This content has been marked as final. Show 1 reply
There are a few reasons for what you are seeing.
1) The currently released implementation of the samples provides mainly a kernel performance but there is the problem that the kernels are not optimal. If you look at double_matmult in the CAL SDK you will see that performance is a lot higher.
2) The reason why one of the cores is at 100% utilization is that you are queueing up multiple iterations of the kernel and while the GPU is running the cpu is waiting in a busy loop for it to finish. A loop similiar to this: while (calCtxIsEventDone(*ctx, event) == CAL_RESULT_PENDING); where it is waiting for the final event to finish.
3) Since you are queue up multiple iterations, and in this case hundreds to thousands, there is a certain number that are run as a batch.

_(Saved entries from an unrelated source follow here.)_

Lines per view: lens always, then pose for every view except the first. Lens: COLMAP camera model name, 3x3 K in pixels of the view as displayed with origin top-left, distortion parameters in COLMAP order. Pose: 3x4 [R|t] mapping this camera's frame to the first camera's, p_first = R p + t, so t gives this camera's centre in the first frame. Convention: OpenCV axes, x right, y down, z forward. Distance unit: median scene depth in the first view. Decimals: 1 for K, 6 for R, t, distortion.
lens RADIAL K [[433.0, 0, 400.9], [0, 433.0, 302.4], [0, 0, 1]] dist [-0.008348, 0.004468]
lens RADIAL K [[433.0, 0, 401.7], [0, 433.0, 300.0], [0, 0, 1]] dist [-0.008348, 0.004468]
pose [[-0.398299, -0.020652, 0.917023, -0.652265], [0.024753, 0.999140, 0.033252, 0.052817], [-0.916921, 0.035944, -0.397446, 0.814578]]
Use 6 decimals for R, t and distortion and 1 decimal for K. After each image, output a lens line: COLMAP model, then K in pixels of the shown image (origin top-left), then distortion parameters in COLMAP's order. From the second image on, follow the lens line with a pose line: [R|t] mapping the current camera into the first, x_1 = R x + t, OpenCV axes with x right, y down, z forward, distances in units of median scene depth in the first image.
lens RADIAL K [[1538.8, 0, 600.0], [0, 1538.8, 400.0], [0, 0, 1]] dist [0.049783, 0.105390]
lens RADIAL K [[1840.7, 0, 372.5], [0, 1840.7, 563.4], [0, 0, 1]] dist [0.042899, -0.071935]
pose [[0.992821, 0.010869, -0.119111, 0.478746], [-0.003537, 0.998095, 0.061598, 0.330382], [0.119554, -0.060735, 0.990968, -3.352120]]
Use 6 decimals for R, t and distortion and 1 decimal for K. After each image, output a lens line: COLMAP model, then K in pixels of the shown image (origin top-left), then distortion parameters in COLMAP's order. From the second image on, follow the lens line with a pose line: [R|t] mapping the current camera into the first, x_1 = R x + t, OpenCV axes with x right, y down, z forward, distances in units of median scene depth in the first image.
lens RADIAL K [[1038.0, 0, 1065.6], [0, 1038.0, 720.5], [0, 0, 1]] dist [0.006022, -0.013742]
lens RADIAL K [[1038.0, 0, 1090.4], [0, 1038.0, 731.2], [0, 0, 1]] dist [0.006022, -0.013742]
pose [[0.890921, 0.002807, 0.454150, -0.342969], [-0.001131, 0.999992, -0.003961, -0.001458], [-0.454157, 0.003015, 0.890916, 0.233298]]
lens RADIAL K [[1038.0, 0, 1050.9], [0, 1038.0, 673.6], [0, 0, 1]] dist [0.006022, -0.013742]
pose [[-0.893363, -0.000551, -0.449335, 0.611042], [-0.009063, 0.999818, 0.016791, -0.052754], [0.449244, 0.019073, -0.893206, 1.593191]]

While this batch is being run, the GPU cannot be utilized by another process. This means that xorg is effectively locked out, this issue will happen with any long running kernel when programming the GPU. There is no context switching like in the CPU world where one process can be interrupted and another process can run on the device. The exact reason for why it is getting choppy is probably related to a bunch of things being backed up by the kernel hogging the GPU.
As for the last question, it is up to the application programmer to make sure that the kernel in usage does not take down the system. That is one of the downfalls of having lower level access to a device.